De Sepúlveda arranca una senda
que avanza paralela al Duratón,
entre el río y las paredes rocosas en las que anidan los buitres.
En esas paredes hay cuevas
que antaño fueron toscos eremitorios.
Pero hay también una de la que nadie da explicación.
Es una gruta cuya entrada aparece bien delimitada
por dos pilares y un dintel de piedra.
En el dintel, una inscripción:
“LO IZO PABLO BARIO. AÑO DE 1829. MARIA”
¿Quién fue Pablo Bario?
¿Por qué construyó esta rudimentaria puerta?

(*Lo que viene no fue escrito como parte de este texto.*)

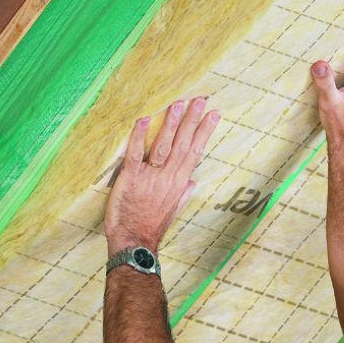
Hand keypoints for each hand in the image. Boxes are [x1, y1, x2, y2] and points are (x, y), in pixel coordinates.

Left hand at [104, 97, 219, 254]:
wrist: (134, 243)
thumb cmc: (151, 227)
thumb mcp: (172, 211)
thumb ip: (183, 194)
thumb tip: (193, 181)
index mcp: (179, 182)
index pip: (195, 151)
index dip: (204, 132)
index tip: (213, 114)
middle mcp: (167, 177)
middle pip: (182, 144)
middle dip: (191, 120)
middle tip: (199, 99)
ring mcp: (150, 177)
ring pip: (163, 145)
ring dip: (171, 124)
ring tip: (178, 104)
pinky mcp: (130, 178)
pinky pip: (135, 153)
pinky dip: (139, 136)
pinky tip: (143, 119)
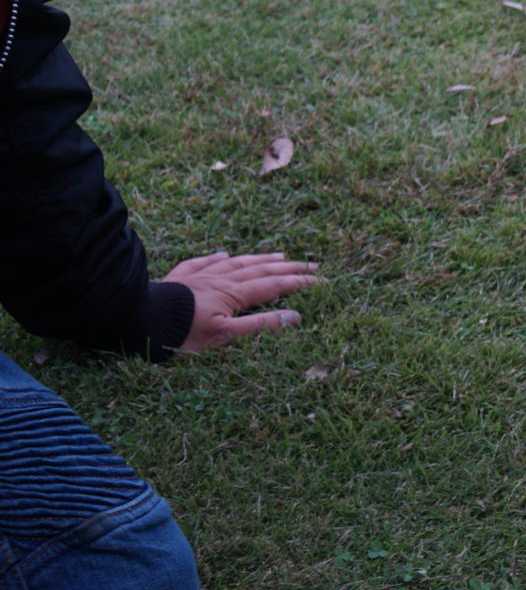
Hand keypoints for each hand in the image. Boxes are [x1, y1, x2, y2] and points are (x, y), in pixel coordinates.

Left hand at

Al parecer, no se sabe. No se alude a él en ninguna parte.
En lo más intrincado de la senda,
Pablo Bario (o quizás Pablo Barrio)
decidió poner puerta a una cueva.
A una cueva oculta en lo más intrincado.
Está cerca del camino, pero es poco visible.
Aquí, un hombre llamado Pablo, quiso hacer algo.
¿Una ermita? ¿Una cabaña? ¿Una ofrenda?
En la roca abierta, ese hombre incrustó dos columnas
que marcaron la entrada
y sobre ellas colocó un dintel de piedra
en el que grabó una inscripción que conservara su memoria.
Pero algo pasó.
El monumento no agradó a los habitantes del bosque.
La intrusión despertó sus iras.
La roca se resquebrajó;
los troncos de los árboles cayeron:
la tierra se abrió dejando sus raíces al descubierto;
entre el amasijo de piedras y ramas rotas,
creció incontrolada la hierba.
Sólo en ese rincón del camino.
El resto del sendero conserva un aspecto plácido.
Pero en ese rincón la naturaleza se agitó con violencia,
se sublevó contra el intruso
que pretendió perpetuar su memoria en el dintel de piedra.
Una debacle de rocas, troncos astillados, arbustos espinosos,
oscurece y oculta la entrada de la cueva medio desmoronada.
Quizás el interior era la morada de algún ser misterioso
que vio perturbada su calma.
Quizás en ese fondo oscuro habita alguna criatura
dispuesta a defender el sitio recuperado.
Alrededor de la ermita olvidada
se ha ensombrecido el cielo, se ha levantado el viento,
la penumbra de la cueva se extiende por la tierra circundante,
por la piedra húmeda cubierta de musgo, por las hojas podridas,
convertidas en gran nido de insectos.
Por algún motivo, los moradores de la naturaleza
no quieren que nadie entre aquí.
Había algo en esta cueva que no debía ser violado.
Quizá el cuerpo del constructor yace en esa oscuridad,
consumido por la naturaleza enfurecida.
Perdido en esa oscuridad, su cuerpo sin tumba
quizás ha sido devorado por los insectos
que se agitan bajo las hojas muertas,
enviados por los seres invisibles
que, por algún motivo, no desean que nadie
se acerque a esta grieta abierta en la roca.
¿Orbes? ¿Energías? ¿Espectros? |
Aquí el viento acumula frío oscuro, nubes negras,
la humedad de la hojarasca parda, un silencio lóbrego.
Quizás hay alguien ahí dentro, vigilando,
para que no entre nadie.
Vigilando, por si alguien decide quedarse, como el arquitecto.
Vigilando, mirando desde la oscuridad del interior de la cueva,
dispuesto a expulsar a cualquiera que intente penetrar en ella.
Quizás el arquitecto violó una ley desconocida,
penetró en un espacio vedado y despertó presencias peligrosas.